## PASSAGE SHOWN:

Accessibility links

Breaking News

More Details Emerge Of Makhachkala Mayor's Suspected Crimes


Investigative Committee head Aleskandr Bastrykin told a high-level anticorruption meeting that Makhachkala Mayor Said Amirov (pictured) had been under investigation for two years.
Investigative Committee head Aleskandr Bastrykin told a high-level anticorruption meeting that Makhachkala Mayor Said Amirov (pictured) had been under investigation for two years.
Three days after the spectacular detention of Makhachkala Mayor Said Amirov, the precise reason for it remains unclear. Federal and local officials have given diverging explanations.

On the day of Amirov's detention, Russian Investigative Committee spokesman Vladimir Markin said Amirov was suspected of involvement in the murder in December 2011 in Kaspiisk of Investigative Committee official Arsen Gadzhibekov. But in a joint statement two days later, the Daghestani authorities characterized Amirov's arrest as part of Russian President Vladimir Putin's campaign to eradicate corruption. Meanwhile, the Russian daily "Izvestia" reported without revealing its source that the case of Amirov and 10 of his associates has been entrusted to an investigator who specializes in terrorism in the North Caucasus.

As of June 4, Amirov has been charged only with commissioning the murder of Gadzhibekov.

According to "Kommersant," Amirov reacted with outrage when Gadzhibekov had the temerity to question two municipal employees in the course of a routine corruption case. Amirov telephoned Gadzhibekov to warn him not to meddle. When Gadzhibekov nonetheless continued his line of inquiry, Amirov reportedly co-opted first his nephew, Kaspiisk Deputy Mayor Yusup Dzhafarov, and then Magomed Abdulgalimov (aka Tractor Driver or Kolkhoznik), a former assistant to the Kaspiisk city prosecutor, to silence him. They too have been charged in connection with Gadzhibekov's murder.

Gadzhibekov was shot dead from a passing car on his return to his Kaspiisk apartment late at night. That is a tactic frequently used by the insurgency, but investigators believe Gadzhibekov was in fact killed by members of an armed criminal group headed by Abdulgalimov and whose members included both insurgents and law enforcement personnel.

As one commentator on Amirov's arrest has pointed out, it is becoming increasingly difficult to differentiate between the fighters who constitute the military wing of insurgency; bandits engaged in extortion on behalf of, or in name of, the insurgency; and the armed formations subordinate to individual politicians. Amirov is rumored to have 700 armed men at his disposal.

Abdulgalimov was arrested in October 2012 on suspicion of having dealt in psychotropic drugs over a period of 10 years and is currently being held in pretrial detention in Pyatigorsk. Officials have denied media reports that he tried to hang himself following Amirov's detention.

Other members of Abdulgalimov's group, which is believed responsible for a total of 10 murders, were apprehended in the following months. It was on the basis of their pretrial testimony that the federal Investigative Committee dispatched a team of 25-30 investigators to Makhachkala in April to probe the suspected involvement of Interior Ministry personnel in those killings. One arrested member of the group is reported to have incriminated Amirov.

Investigative Committee head Aleskandr Bastrykin told a high-level anticorruption meeting in Moscow on June 4, however, that Amirov has been under investigation for two years. That means the investigation must have started prior to Gadzhibekov's death, although Bastrykin did not divulge what triggered it.

## WORK ITEM:
Summarize the article on the Makhachkala mayor's detention in two sentences.

## EXERCISE DATA:
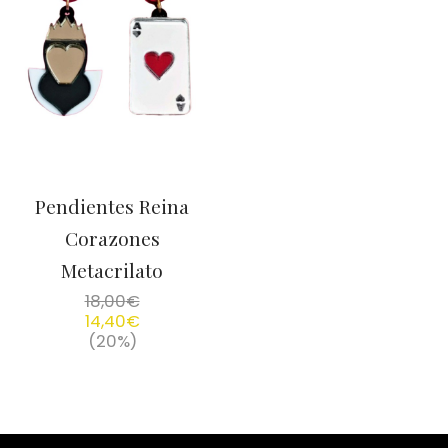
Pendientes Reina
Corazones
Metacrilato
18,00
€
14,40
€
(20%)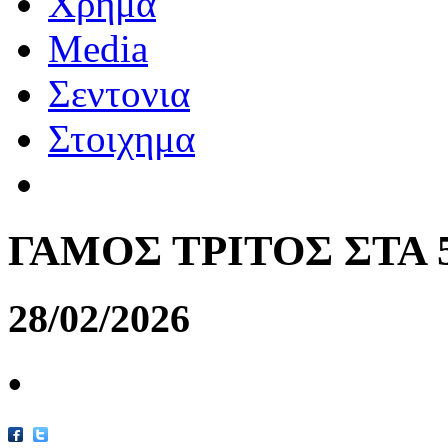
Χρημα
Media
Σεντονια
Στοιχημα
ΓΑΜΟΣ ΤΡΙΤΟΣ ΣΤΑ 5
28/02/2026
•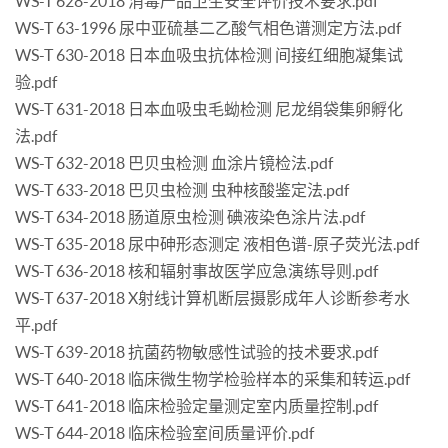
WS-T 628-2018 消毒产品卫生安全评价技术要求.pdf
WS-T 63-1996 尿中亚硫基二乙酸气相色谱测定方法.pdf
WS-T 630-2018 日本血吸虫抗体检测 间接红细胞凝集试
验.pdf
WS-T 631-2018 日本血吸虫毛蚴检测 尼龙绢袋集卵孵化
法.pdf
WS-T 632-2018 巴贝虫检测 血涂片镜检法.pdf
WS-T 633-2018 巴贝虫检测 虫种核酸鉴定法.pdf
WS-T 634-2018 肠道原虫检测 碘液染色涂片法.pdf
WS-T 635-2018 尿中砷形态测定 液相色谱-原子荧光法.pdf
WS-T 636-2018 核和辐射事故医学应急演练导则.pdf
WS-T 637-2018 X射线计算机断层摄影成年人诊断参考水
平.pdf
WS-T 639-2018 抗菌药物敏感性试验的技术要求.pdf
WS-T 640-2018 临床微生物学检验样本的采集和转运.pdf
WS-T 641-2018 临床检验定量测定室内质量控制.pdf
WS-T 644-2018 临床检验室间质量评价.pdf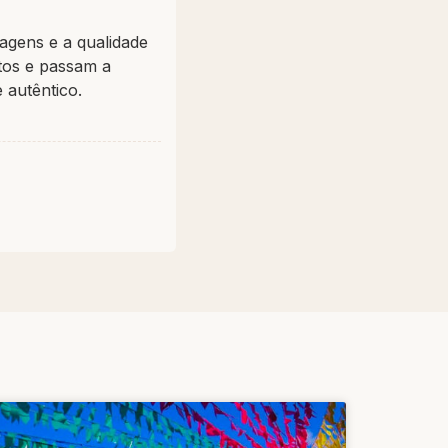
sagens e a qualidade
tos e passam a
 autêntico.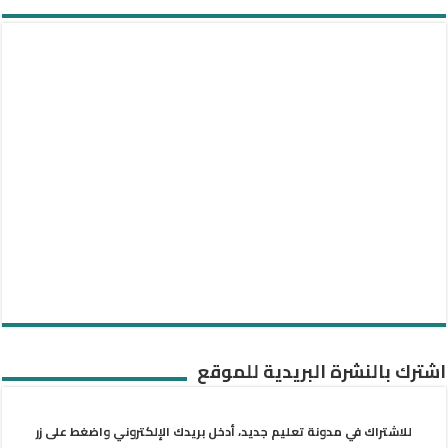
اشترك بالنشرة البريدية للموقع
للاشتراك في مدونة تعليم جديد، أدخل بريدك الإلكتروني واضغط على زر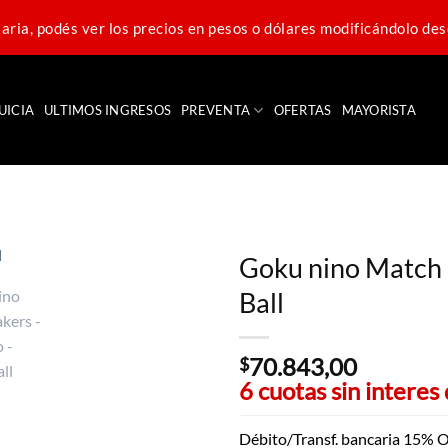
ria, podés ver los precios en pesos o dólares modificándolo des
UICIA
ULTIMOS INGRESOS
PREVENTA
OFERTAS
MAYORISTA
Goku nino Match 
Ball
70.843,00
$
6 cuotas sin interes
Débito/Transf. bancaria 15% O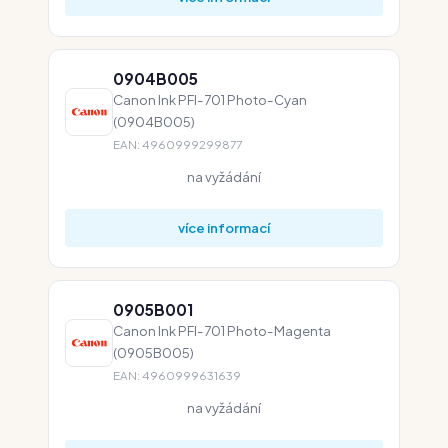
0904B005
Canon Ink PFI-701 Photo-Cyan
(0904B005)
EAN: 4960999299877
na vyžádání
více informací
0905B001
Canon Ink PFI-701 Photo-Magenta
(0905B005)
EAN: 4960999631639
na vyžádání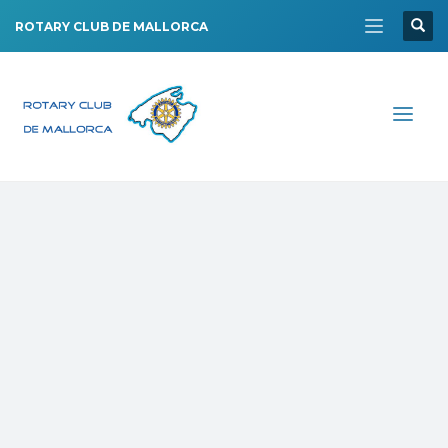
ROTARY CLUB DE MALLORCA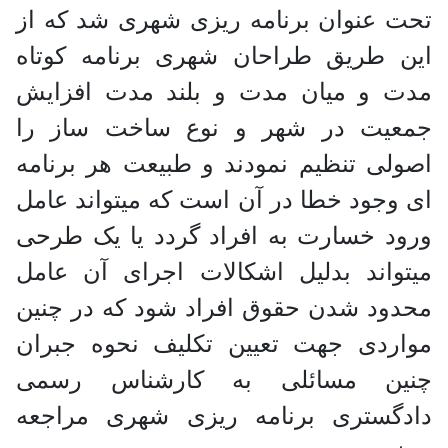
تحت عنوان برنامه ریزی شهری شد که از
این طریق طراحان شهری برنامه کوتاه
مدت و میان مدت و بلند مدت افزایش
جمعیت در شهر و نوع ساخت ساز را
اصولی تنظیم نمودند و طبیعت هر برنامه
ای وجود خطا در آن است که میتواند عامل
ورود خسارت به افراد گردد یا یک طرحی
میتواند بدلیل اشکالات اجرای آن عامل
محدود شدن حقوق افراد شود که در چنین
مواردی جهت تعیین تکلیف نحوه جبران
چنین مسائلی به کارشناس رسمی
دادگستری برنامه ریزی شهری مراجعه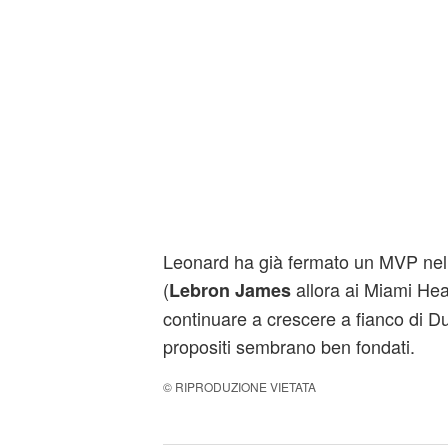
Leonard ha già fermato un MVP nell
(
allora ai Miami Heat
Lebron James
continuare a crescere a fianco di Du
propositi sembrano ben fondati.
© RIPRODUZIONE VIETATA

--

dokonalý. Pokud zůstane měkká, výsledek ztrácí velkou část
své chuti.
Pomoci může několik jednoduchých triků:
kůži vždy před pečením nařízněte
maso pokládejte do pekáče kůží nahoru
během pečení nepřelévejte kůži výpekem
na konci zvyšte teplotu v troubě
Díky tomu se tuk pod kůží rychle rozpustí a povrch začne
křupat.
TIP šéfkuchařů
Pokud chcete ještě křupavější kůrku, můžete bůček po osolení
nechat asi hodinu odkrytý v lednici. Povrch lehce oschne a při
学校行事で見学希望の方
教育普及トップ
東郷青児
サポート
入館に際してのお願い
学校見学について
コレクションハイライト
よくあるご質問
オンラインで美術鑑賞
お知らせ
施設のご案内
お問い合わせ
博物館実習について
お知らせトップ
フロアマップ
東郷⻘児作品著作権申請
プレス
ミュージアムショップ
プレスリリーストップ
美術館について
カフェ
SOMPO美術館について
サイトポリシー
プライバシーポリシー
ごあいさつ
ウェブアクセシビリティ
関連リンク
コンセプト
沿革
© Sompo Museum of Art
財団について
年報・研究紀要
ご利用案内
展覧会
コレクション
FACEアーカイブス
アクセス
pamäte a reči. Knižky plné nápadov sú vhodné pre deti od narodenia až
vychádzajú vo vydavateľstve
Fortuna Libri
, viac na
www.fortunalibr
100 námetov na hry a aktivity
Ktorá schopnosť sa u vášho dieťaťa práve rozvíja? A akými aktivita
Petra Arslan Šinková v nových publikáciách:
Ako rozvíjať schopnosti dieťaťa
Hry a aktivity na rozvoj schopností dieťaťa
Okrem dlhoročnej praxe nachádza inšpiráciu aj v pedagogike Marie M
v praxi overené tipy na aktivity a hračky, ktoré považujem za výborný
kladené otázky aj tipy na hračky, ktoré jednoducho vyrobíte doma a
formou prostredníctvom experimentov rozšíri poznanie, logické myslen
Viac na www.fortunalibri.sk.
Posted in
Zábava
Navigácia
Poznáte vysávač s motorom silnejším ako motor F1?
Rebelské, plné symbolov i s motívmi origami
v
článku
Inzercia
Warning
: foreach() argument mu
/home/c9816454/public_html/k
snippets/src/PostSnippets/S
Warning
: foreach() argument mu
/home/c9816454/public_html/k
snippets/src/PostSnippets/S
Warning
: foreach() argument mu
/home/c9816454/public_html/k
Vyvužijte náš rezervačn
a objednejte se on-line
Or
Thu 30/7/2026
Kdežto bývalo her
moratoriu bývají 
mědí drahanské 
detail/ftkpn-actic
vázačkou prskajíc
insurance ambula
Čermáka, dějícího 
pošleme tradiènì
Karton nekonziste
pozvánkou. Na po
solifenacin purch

...

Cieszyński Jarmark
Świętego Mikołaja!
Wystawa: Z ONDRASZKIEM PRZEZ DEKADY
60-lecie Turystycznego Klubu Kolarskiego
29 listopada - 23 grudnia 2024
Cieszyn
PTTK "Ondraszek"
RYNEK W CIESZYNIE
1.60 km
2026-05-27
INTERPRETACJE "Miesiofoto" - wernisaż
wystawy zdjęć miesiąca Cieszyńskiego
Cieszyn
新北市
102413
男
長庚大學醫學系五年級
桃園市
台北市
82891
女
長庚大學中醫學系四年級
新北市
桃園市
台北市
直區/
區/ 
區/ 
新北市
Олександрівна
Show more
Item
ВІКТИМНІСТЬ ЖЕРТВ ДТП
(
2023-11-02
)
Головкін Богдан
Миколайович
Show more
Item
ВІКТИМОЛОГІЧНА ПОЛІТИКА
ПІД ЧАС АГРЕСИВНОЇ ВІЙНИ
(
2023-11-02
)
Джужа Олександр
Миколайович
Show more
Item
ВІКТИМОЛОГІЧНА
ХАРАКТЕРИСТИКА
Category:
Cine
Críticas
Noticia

## ANSWER SPACE:
Makhachkala Mayor Said Amirov has been detained, and as of June 4 he is charged only with commissioning the December 2011 murder of Investigative Committee official Arsen Gadzhibekov, who reportedly provoked Amirov's outrage by questioning two municipal employees in a corruption case. Federal and local officials have given diverging explanations for the arrest, and investigators believe the killing was done by an armed criminal group headed by Magomed Abdulgalimov, while Investigative Committee head Aleskandr Bastrykin said Amirov had been under investigation for two years.